** WHAT THIS TASK INVOLVES **
Rewrite the rows below with "darktable history" switched to "edit history" wherever it occurs, leaving everything else unchanged.

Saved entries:
>>>>

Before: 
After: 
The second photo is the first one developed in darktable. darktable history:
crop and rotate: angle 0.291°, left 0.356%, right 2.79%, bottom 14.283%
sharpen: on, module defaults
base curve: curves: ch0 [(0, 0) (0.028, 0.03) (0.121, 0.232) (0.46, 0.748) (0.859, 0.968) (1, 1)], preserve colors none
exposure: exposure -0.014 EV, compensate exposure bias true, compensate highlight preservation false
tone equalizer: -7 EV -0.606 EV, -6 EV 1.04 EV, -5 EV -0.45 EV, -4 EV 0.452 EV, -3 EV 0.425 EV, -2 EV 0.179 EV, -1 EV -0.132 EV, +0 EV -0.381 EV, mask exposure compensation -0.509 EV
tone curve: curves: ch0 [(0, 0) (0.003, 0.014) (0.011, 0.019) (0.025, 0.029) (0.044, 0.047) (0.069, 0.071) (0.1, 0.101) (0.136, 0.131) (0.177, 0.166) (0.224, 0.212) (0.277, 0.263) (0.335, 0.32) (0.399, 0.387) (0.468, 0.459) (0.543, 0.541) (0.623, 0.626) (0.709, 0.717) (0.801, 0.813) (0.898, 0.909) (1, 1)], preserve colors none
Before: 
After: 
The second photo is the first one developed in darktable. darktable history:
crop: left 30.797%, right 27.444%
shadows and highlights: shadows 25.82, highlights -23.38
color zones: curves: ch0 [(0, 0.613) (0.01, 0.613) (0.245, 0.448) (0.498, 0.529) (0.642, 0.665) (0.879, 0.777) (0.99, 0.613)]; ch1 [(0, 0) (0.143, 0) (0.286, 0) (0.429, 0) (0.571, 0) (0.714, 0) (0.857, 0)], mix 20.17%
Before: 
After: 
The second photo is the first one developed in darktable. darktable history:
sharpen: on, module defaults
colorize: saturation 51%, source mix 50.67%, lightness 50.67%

<<<<

** SOLUTION **
Before: 
After: 
The second photo is the first one developed in darktable. edit history:
crop and rotate: angle 0.291°, left 0.356%, right 2.79%, bottom 14.283%
sharpen: on, module defaults
base curve: curves: ch0 [(0, 0) (0.028, 0.03) (0.121, 0.232) (0.46, 0.748) (0.859, 0.968) (1, 1)], preserve colors none
exposure: exposure -0.014 EV, compensate exposure bias true, compensate highlight preservation false
tone equalizer: -7 EV -0.606 EV, -6 EV 1.04 EV, -5 EV -0.45 EV, -4 EV 0.452 EV, -3 EV 0.425 EV, -2 EV 0.179 EV, -1 EV -0.132 EV, +0 EV -0.381 EV, mask exposure compensation -0.509 EV
tone curve: curves: ch0 [(0, 0) (0.003, 0.014) (0.011, 0.019) (0.025, 0.029) (0.044, 0.047) (0.069, 0.071) (0.1, 0.101) (0.136, 0.131) (0.177, 0.166) (0.224, 0.212) (0.277, 0.263) (0.335, 0.32) (0.399, 0.387) (0.468, 0.459) (0.543, 0.541) (0.623, 0.626) (0.709, 0.717) (0.801, 0.813) (0.898, 0.909) (1, 1)], preserve colors none
Before: 
After: 
The second photo is the first one developed in darktable. edit history:
crop: left 30.797%, right 27.444%
shadows and highlights: shadows 25.82, highlights -23.38
color zones: curves: ch0 [(0, 0.613) (0.01, 0.613) (0.245, 0.448) (0.498, 0.529) (0.642, 0.665) (0.879, 0.777) (0.99, 0.613)]; ch1 [(0, 0) (0.143, 0) (0.286, 0) (0.429, 0) (0.571, 0) (0.714, 0) (0.857, 0)], mix 20.17%
Before: 
After: 
The second photo is the first one developed in darktable. edit history:
sharpen: on, module defaults
colorize: saturation 51%, source mix 50.67%, lightness 50.67%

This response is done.